3. Deathspell Omega avait promis une trilogie, une trinité d’albums pour arriver à la fin de son concept. Le culte qui se voue au groupe était par conséquent assuré de recevoir une dernière offrande. Après la parenthèse habituelle des minis à chanson immensément longue, place au retour de l’album. Deathspell Omega en a profité entre-temps pour se forger un cercle d’initiés grandissant au point d’en être inquiétant dans sa façon de se répandre. Le groupe en se bâtissant pareille image et fanbase ne va-t-il par perdre son âme, si subtilement indispensable à sa création ?

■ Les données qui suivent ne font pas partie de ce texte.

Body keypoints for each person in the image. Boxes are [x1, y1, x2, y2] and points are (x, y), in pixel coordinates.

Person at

Non. Non. Mille fois non. Vous comprenez ? Deathspell Omega a beau être devenu une créature mégacéphale mégalomane probablement aussi prétentieuse qui faire se peut, elle n’en a pas abandonné son Idée de la musique. Exigeante, perfectionniste, absolue. Un album de Deathspell Omega ne s’écoute toujours pas d’une oreille distraite ou atomisé, il s’écoute plein et entier, concentré. Et il s’écoute avec un œil sur les paroles pour rendre hommage à ce concept si poussé initié une demi-douzaine d’années auparavant. Car après avoir jeté Dieu à la poubelle, puis ensuite l’Humanité, le groupe parachève son œuvre dans un mouvement d’une logique implacable : la mort de Dieu. Bye bye. Ceux qui veulent se plonger dans ces théories théologiques se délecteront avec plaisir d’un livret simple dans sa présentation mais à l’imagerie toujours aussi soignée. Pour ceux plus adeptes de la musique pure, qu’ils se rassurent, la Bête est à la hauteur de son concept.

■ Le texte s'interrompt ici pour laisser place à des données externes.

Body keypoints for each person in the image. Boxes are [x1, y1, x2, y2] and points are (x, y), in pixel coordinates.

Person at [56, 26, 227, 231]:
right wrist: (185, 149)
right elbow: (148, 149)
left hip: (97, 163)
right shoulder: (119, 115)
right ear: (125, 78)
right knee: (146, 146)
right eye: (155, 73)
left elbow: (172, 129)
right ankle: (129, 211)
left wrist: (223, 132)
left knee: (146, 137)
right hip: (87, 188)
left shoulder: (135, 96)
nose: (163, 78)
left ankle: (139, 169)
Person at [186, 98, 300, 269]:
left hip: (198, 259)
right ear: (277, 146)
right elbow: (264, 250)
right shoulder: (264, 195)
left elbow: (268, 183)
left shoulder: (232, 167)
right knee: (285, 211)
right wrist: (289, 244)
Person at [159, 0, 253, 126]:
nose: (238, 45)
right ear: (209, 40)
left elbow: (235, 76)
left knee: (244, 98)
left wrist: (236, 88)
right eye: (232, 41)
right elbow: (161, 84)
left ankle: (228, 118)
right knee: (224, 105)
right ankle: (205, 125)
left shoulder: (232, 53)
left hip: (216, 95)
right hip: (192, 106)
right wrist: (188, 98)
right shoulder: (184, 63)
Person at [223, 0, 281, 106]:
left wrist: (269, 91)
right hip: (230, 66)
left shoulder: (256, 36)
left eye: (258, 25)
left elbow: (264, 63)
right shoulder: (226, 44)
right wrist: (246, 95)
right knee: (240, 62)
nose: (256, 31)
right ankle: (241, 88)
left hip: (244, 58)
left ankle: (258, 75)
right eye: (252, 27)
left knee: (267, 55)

Deathspell Omega est toujours aussi intense dans son expression. "Phosphene" contribue à la légende par sa folie maladive dans les blasts et des guitares tranchantes, saillantes et saisissantes. Au bord de l’écœurement on s’écroule terrassé par une puissance incomparable. Mais... le groupe est multiface et joue toujours de cette carte pour proposer des passages plus calmes, posés et qui en ressortent d’autant plus (à moins que ce ne soient les blasts sauvages qui s’en retrouvent accentués ?). On pourrait aisément considérer cet album comme du Deathspell Omega classique. En effet, les compositions sont épileptiques et le son, même s’il a encore une fois évolué, abandonnant le côté froid et machinal de Fas, mais pas sa précision, pour une chaleur plus organique, rouge du sang divin, porte le sceau des français. Ces compositions qui d’ailleurs font penser par moment à "Chaining The Katechon", précédente livraison. Cela confirme que le groupe est très fort pour s’auto-inspirer.

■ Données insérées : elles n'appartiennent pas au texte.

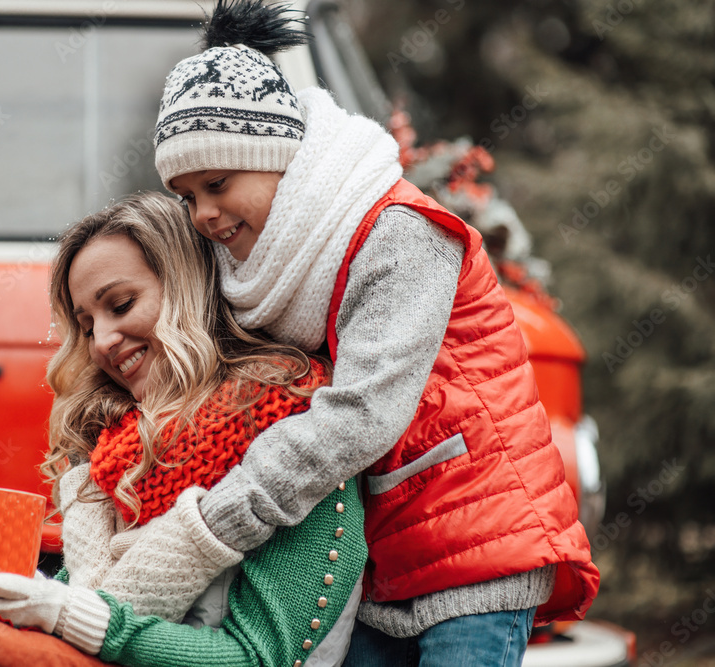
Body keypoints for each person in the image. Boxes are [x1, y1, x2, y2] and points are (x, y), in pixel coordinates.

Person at [81, 2, 600, 666]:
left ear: (275, 160)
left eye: (217, 183)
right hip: (388, 552)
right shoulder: (269, 268)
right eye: (185, 196)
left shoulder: (401, 234)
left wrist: (218, 518)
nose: (204, 214)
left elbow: (361, 413)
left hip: (477, 543)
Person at [0, 191, 367, 667]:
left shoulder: (298, 435)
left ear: (187, 286)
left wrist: (66, 614)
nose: (103, 342)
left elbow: (254, 657)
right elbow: (83, 618)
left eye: (122, 303)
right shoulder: (110, 459)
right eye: (87, 326)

Cependant, sous ces atours la musique a évolué. Premièrement et de façon évidente, par l’utilisation assumée du français dans un chant pas toujours heureux... Plus intéressant, on note des influences surprenantes. Car là où le post rock s’affichait dans le passé, le groupe a poussé le bouchon plus loin encore en fricotant dans un mariage déraisonnable avec... la pop. Vous avez bien lu. Non pas que ce soit jeté à la figure ou que les Beatles soient là, mais certains passages clairement mélodiques, doux ne dépailleraient pas sur un disque de pop recherchée. Le côté grésillant du son empêcherait tout succès par contre. Le phénomène est particulièrement audible sur la conclusion "Apokatastasis Pantôn". Étonnant groupe. Dans un cadre plus normal, le côté dissonant des riffs est encore une fois poussé plus loin, ce qui paraît classique pour Deathspell Omega. Évolution encore puisque les chansons se sont raccourcies, finies les envolées de plus de 10 minutes. Pour preuve, l’album dure 45 minutes pour 10 chansons. Parmi ces chansons se sont glissées une intro, normal, et une transition, les 2 nommées "Epiklesis" et les 2 jubilatoires à leur manière. Montées en puissance et intégration parfaite les rendent indispensables à l’équilibre du disque.
Paracletus ? Le chaînon manquant pour Deathspell Omega, la continuation d’une longue évolution pour le groupe qui refuse de faire du sur-place dans une attitude émérite. Album qui clôt une saga en laissant de nombreuses portes ouvertes, il augure toutefois d’un futur difficile peut-être. Le groupe pour la première fois baisse en qualité d’un album sur l’autre. Et cette orientation plus... douce comporte ses énormes fourvoiements possibles. Cela rend Paracletus encore impressionnant et sans discussion génial. On parle de Deathspell Omega quand même, faut pas déconner.